Rial was also keen to state he is leaving Marfrig in safe hands. He will be replaced by Martin Secco Arias, an internal appointee who previously headed up Marfrig's beef operations.

"The company has embarked on operational changes... Martin does not represent change from an operational point of view or even a cultural point of view," Rial emphasised. "I am convinced that by end 2015 Marfrig will be better than it is today... I believe that although there is never a perfect time to leave, [Marfrig is] the same company today as last week and we will be the same company next week."

Arias echoed the message of consistency. "I can guarantee to you my commitment with the agenda we have on the 'focus to win' plan," he stressed.

Shore Capital analyst Phil Carroll concurs there will be no change of direction following the change of leadership. "We are very comfortable with this appointment and we expect strategic continuity... we foresee the undoubted progress of recent times continuing to shareholder benefit."

There are, however, some early indications of Arias's priorities going forward. As head of the group's beef business, Arias oversaw the unit credited with the most significant turnaround in free-cashflow coming out of the third quarter, which points to a track-record of execution against the financial challenges facing the group. Rial said this expertise will now be turned to the task of deleveraging and unlocking the value in the group's international operations.

He said: "The biggest short-term opportunity for Marfrig is on the beef - particularly on the free cashflow. [But] it does not pose any questions around our commitment to international... which will continue being very critical parts of the business." The company also plans to push head with plans to float Moy Park this year depending on market conditions.

Financial discipline and free cashflow generation will remain key. As will productivity.
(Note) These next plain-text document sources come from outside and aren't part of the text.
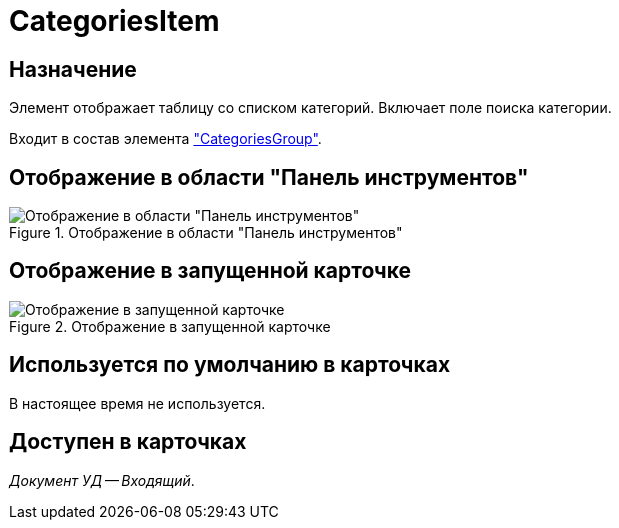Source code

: = CategoriesItem

== Назначение

Элемент отображает таблицу со списком категорий. Включает поле поиска категории.

Входит в состав элемента xref:layouts:hc-ctrl/categories-group.adoc["CategoriesGroup"].

== Отображение в области "Панель инструментов"

.Отображение в области "Панель инструментов"
image::ROOT:categories-item-control.png[Отображение в области "Панель инструментов"]

== Отображение в запущенной карточке

.Отображение в запущенной карточке
image::ROOT:categories-item.png[Отображение в запущенной карточке]

== Используется по умолчанию в карточках

В настоящее время не используется.

== Доступен в карточках

_Документ УД -- Входящий_.
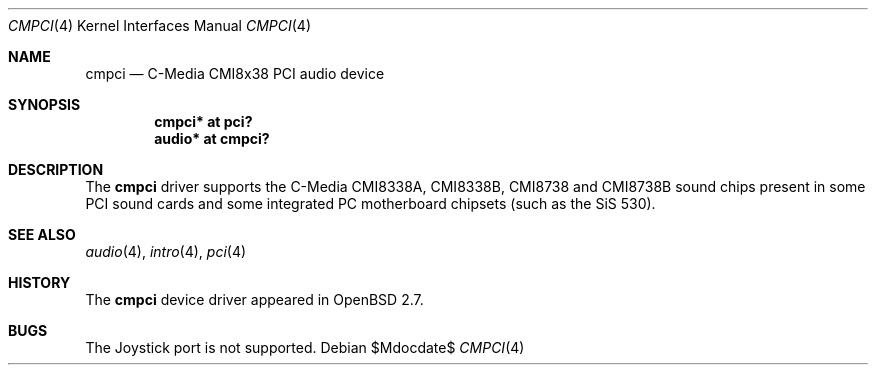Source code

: .\" $OpenBSD: cmpci.4,v 1.10 2007/05/31 19:19:49 jmc Exp $
.\"
.\" Copyright (c) 2000 Takuya SHIOZAKI
.\" All rights reserved.
.\"
.\" Redistribution and use in source and binary forms, with or without
.\" modification, are permitted provided that the following conditions
.\" are met:
.\" 1. Redistributions of source code must retain the above copyright
.\"    notice, this list of conditions and the following disclaimer.
.\" 2. Redistributions in binary form must reproduce the above copyright
.\"    notice, this list of conditions and the following disclaimer in the
.\"    documentation and/or other materials provided with the distribution.
.\"
.\" THIS SOFTWARE IS PROVIDED BY THE AUTHOR AND CONTRIBUTORS ``AS IS'' AND
.\" ANY EXPRESS OR IMPLIED WARRANTIES, INCLUDING, BUT NOT LIMITED TO, THE
.\" IMPLIED WARRANTIES OF MERCHANTABILITY AND FITNESS FOR A PARTICULAR PURPOSE
.\" ARE DISCLAIMED.  IN NO EVENT SHALL THE AUTHOR OR CONTRIBUTORS BE LIABLE
.\" FOR ANY DIRECT, INDIRECT, INCIDENTAL, SPECIAL, EXEMPLARY, OR CONSEQUENTIAL
.\" DAMAGES (INCLUDING, BUT NOT LIMITED TO, PROCUREMENT OF SUBSTITUTE GOODS
.\" OR SERVICES; LOSS OF USE, DATA, OR PROFITS; OR BUSINESS INTERRUPTION)
.\" HOWEVER CAUSED AND ON ANY THEORY OF LIABILITY, WHETHER IN CONTRACT, STRICT
.\" LIABILITY, OR TORT (INCLUDING NEGLIGENCE OR OTHERWISE) ARISING IN ANY WAY
.\" OUT OF THE USE OF THIS SOFTWARE, EVEN IF ADVISED OF THE POSSIBILITY OF
.\" SUCH DAMAGE.
.\"
.Dd $Mdocdate$
.Dt CMPCI 4
.Os
.Sh NAME
.Nm cmpci
.Nd C-Media CMI8x38 PCI audio device
.Sh SYNOPSIS
.Cd "cmpci* at pci?"
.Cd "audio* at cmpci?"
.Sh DESCRIPTION
The
.Nm
driver supports the C-Media CMI8338A, CMI8338B, CMI8738 and CMI8738B
sound chips present in some PCI sound cards and some integrated
PC motherboard chipsets (such as the SiS 530).
.Sh SEE ALSO
.Xr audio 4 ,
.Xr intro 4 ,
.Xr pci 4
.Sh HISTORY
The
.Nm
device driver appeared in
.Ox 2.7 .
.Sh BUGS
The Joystick port is not supported.
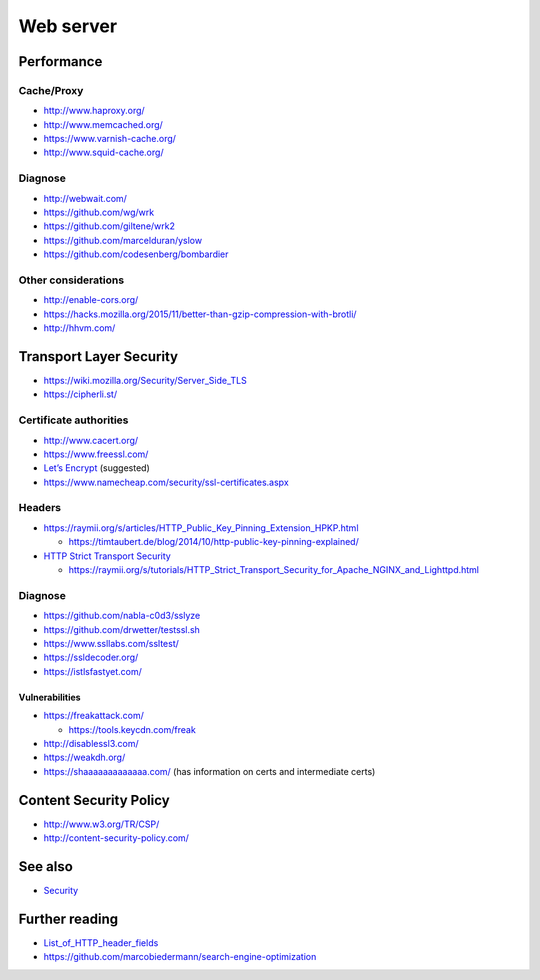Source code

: Web server
==========

Performance
-----------

Cache/Proxy
^^^^^^^^^^^

- http://www.haproxy.org/
- http://www.memcached.org/
- https://www.varnish-cache.org/
- http://www.squid-cache.org/

Diagnose
^^^^^^^^

- http://webwait.com/
- https://github.com/wg/wrk
- https://github.com/giltene/wrk2
- https://github.com/marcelduran/yslow
- https://github.com/codesenberg/bombardier

Other considerations
^^^^^^^^^^^^^^^^^^^^

- http://enable-cors.org/
- https://hacks.mozilla.org/2015/11/better-than-gzip-compression-with-brotli/
- http://hhvm.com/

Transport Layer Security
------------------------

- https://wiki.mozilla.org/Security/Server_Side_TLS
- https://cipherli.st/

Certificate authorities
^^^^^^^^^^^^^^^^^^^^^^^

- http://www.cacert.org/
- https://www.freessl.com/
- `Let’s Encrypt  <https://letsencrypt.org/>`_ (suggested)
- https://www.namecheap.com/security/ssl-certificates.aspx

Headers
^^^^^^^

- https://raymii.org/s/articles/HTTP_Public_Key_Pinning_Extension_HPKP.html

  - https://timtaubert.de/blog/2014/10/http-public-key-pinning-explained/

- `HTTP Strict Transport Security <https://en.wikipedia.org/wiki/HTTP_Strict_Transport_Security>`_

  - https://raymii.org/s/tutorials/HTTP_Strict_Transport_Security_for_Apache_NGINX_and_Lighttpd.html

Diagnose
^^^^^^^^

- https://github.com/nabla-c0d3/sslyze
- https://github.com/drwetter/testssl.sh
- https://www.ssllabs.com/ssltest/
- https://ssldecoder.org/
- https://istlsfastyet.com/

Vulnerabilities
"""""""""""""""

- https://freakattack.com/

  - https://tools.keycdn.com/freak

- http://disablessl3.com/
- https://weakdh.org/
- https://shaaaaaaaaaaaaa.com/ (has information on certs and intermediate certs)

Content Security Policy
-----------------------

- http://www.w3.org/TR/CSP/ 
- http://content-security-policy.com/

See also
--------

- `<Security>`_

Further reading
---------------

- `List_of_HTTP_header_fields <https://en.wikipedia.org/wiki/List_of_HTTP_header_fields>`_
- https://github.com/marcobiedermann/search-engine-optimization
Arias noted: "We need to go more deep on productivity. We feel we have a lot of homework to do on that."

Arias said the company will continue to follow the same strategic path, adding the process will be accelerated in the coming year. "We are continuing on the same way, we are going to keep the speed up," the Spaniard suggested.

While the company is focused on improving its financial position, it has ruled out the prospects of further M&A activity. "It's not on the table... there are a couple of companies that are very fragile and we could have made movements. That is not our plan. Our plan is to deleverage and generate free cash flow," Rial said.